Obviously, if you craft your world in a coherent WWI-era fashion, you don't need to tell the reader that the car has a WWI-era look. When you say 'car' and everything else looks like from 1910, then automatically the car in the reader's mind will look like a car from 1910.

I still want to insist that the car looks like WWI-era

Most likely you don't need to. What you need to clarify to yourself instead is: what does the car represent in your story?

You clearly chose such a car for a reason. I imagine that if you are insisting of providing a visual description it is because the visual of the car has a meaning.

Within the WWI-era universe, the car could be synonym with novelty, wealth, speed and progress, but what in this particular car that you have chosen projects these images?

A shiny black livery, which could be compared with the frocks of bankers and contrasted to the mud covered uniforms of soldiers at the front. You could use comparisons like this one to convey the time period, as well as provide a short social commentary.

Noise. The car roars up the street, honks gravely, unlike the squeaking of other cars, and dashes away leaving but a splash of mud from the threaded tires. Such cars during WWI-era were symbols of speed and technology. Refer to its pistons, to the rotating parts, to the metal.

Alternatively, the car has a meaning meant for a modern reader. For instance, objects from the past may carry a sense of dignity, optimism from a time when progress seemed limitless (a steampunk theme), or perhaps the frivolous redundant aesthetics that they used to decorate the most advanced pieces of technology (unlike our habit of streamlining design).

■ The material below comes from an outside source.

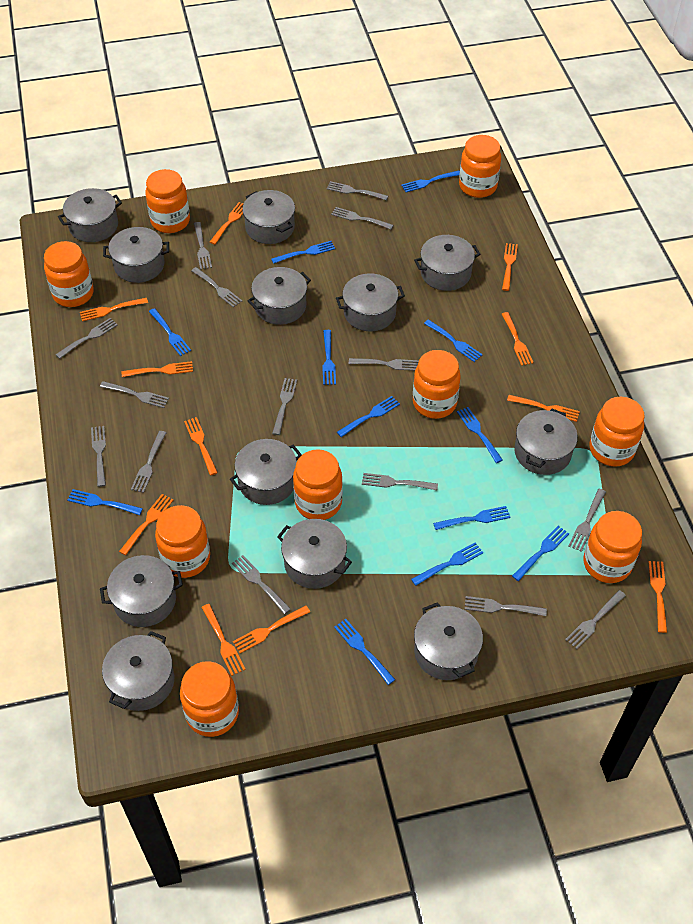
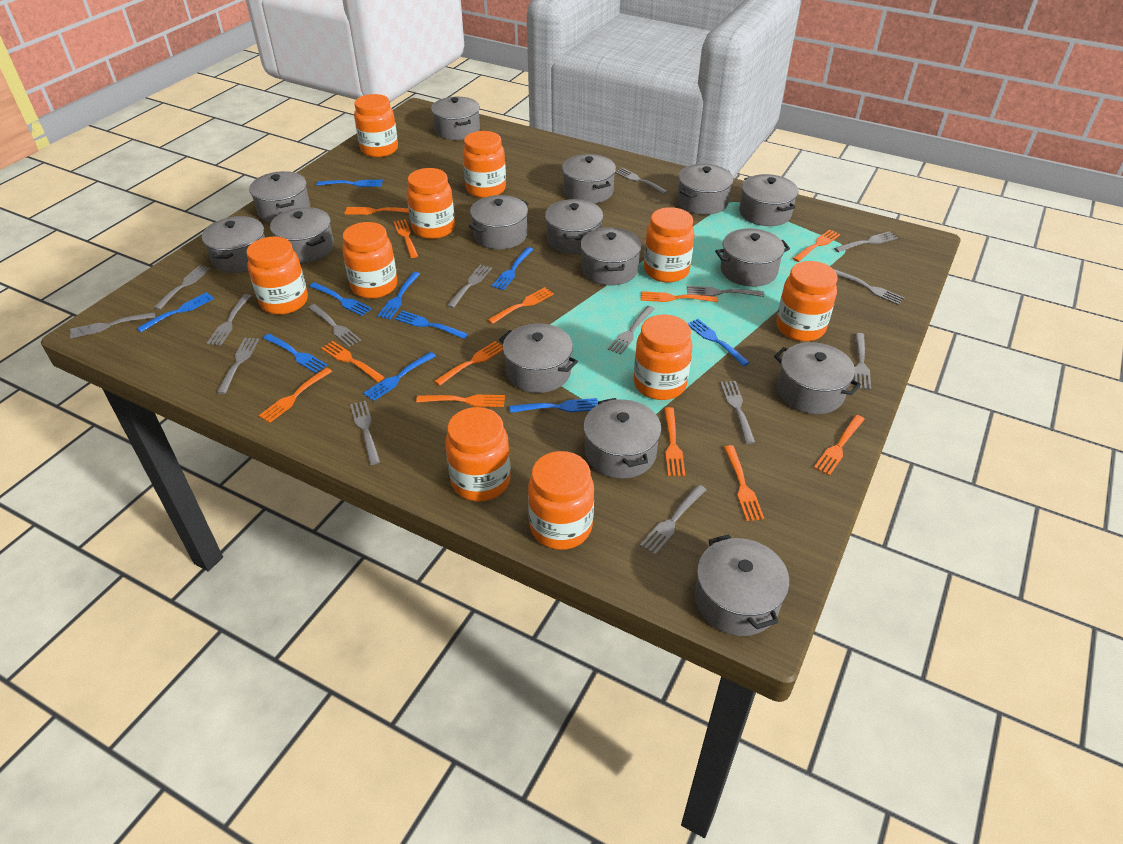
blue fork: [67,489,143,515] [149,308,191,356] [271,241,335,264] [322,330,336,385] [334,619,395,685] [337,396,400,437] [401,171,460,192] [411,542,483,586] [424,319,483,362] [433,506,510,530] [457,407,503,463] [512,526,569,581] = 12 -> [137,292,214,332] [263,334,327,373] [309,282,371,316] [317,180,383,187] [363,352,436,401] [377,272,420,319] [394,310,468,339] [492,247,534,290] [510,398,598,413] [687,319,750,366] = 10
grey pot: [58,188,122,242] [100,555,183,627] [102,631,174,711] [103,227,169,283] [230,439,302,505] [242,190,295,244] [248,267,311,325] [277,519,352,589] [336,273,405,332] [414,235,481,291] [414,602,483,680] [514,409,578,475] = 12 -> [202,216,265,273] [249,171,310,222] [270,207,334,263] [431,97,480,140] [469,195,529,249] [499,323,578,393] [545,199,603,254] [562,154,616,204] [581,227,642,285] [584,398,661,478] [677,164,734,215] [695,534,789,636] [715,228,790,287] [739,174,798,226] [774,342,861,414] = 15
orange fork: [80,298,148,321] [119,494,173,555] [122,361,193,377] [184,417,218,475] [201,604,246,676] [210,202,243,244] [233,605,310,653] [502,243,518,291] [502,312,534,366] [507,395,580,422] [649,561,667,633] = 11 -> [258,368,332,423] [321,341,385,382] [344,207,409,215] [393,219,418,258] [416,395,505,407] [434,341,503,386] [488,287,554,324] [641,291,718,302] [664,407,685,476] [724,445,764,521] [793,229,840,262] [814,415,865,476] = 12
orange jar: [44,241,94,307] [145,169,190,233] [155,505,210,578] [180,661,239,737] [293,449,343,520] [413,350,461,419] [459,135,501,198] [583,511,642,583] [590,397,644,467] = 9 -> [246,237,308,315] [342,222,397,299] [354,94,398,157] [407,168,455,239] [445,407,511,502] [463,131,506,198] [528,451,594,550] [634,314,693,400] [644,207,694,282] [776,261,838,341] = 10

Next, identify the elements of the car that convey these images. Is it the straight slope of the radiator grill, high and shiny, like a merciless grin between the headlights? Or is it the overall shape, like a dashing ebony coffin, with three corpses inside who have not yet understood their fate?

I really really want it to be a 1910 car

Fine. 1910 cars had a few peculiarities about them which may convey the idea that it is not a modern car. They are large, often look like bathtubs, with protruding wheels, which look tall and thin, with one too many spokes and spring leafs for suspensions, unnecessarily soft seats without headrest, a roaring blasting engine, they leave a trail of stinky smoke, and you drive them with goggles, clutching to the steering wheel. The engine is quite bulky, and the windows are square, or slightly slanted, but not curved. Finally, at times the manufacturer would add the year in an elaborated decoration on the water cap, so in your case you could just say WWI-era by giving a date

[...] her eyes fell on the the silver-plated water cap above the grill, with the inscription 'Phantom - by Royal Appointment - London 1910'.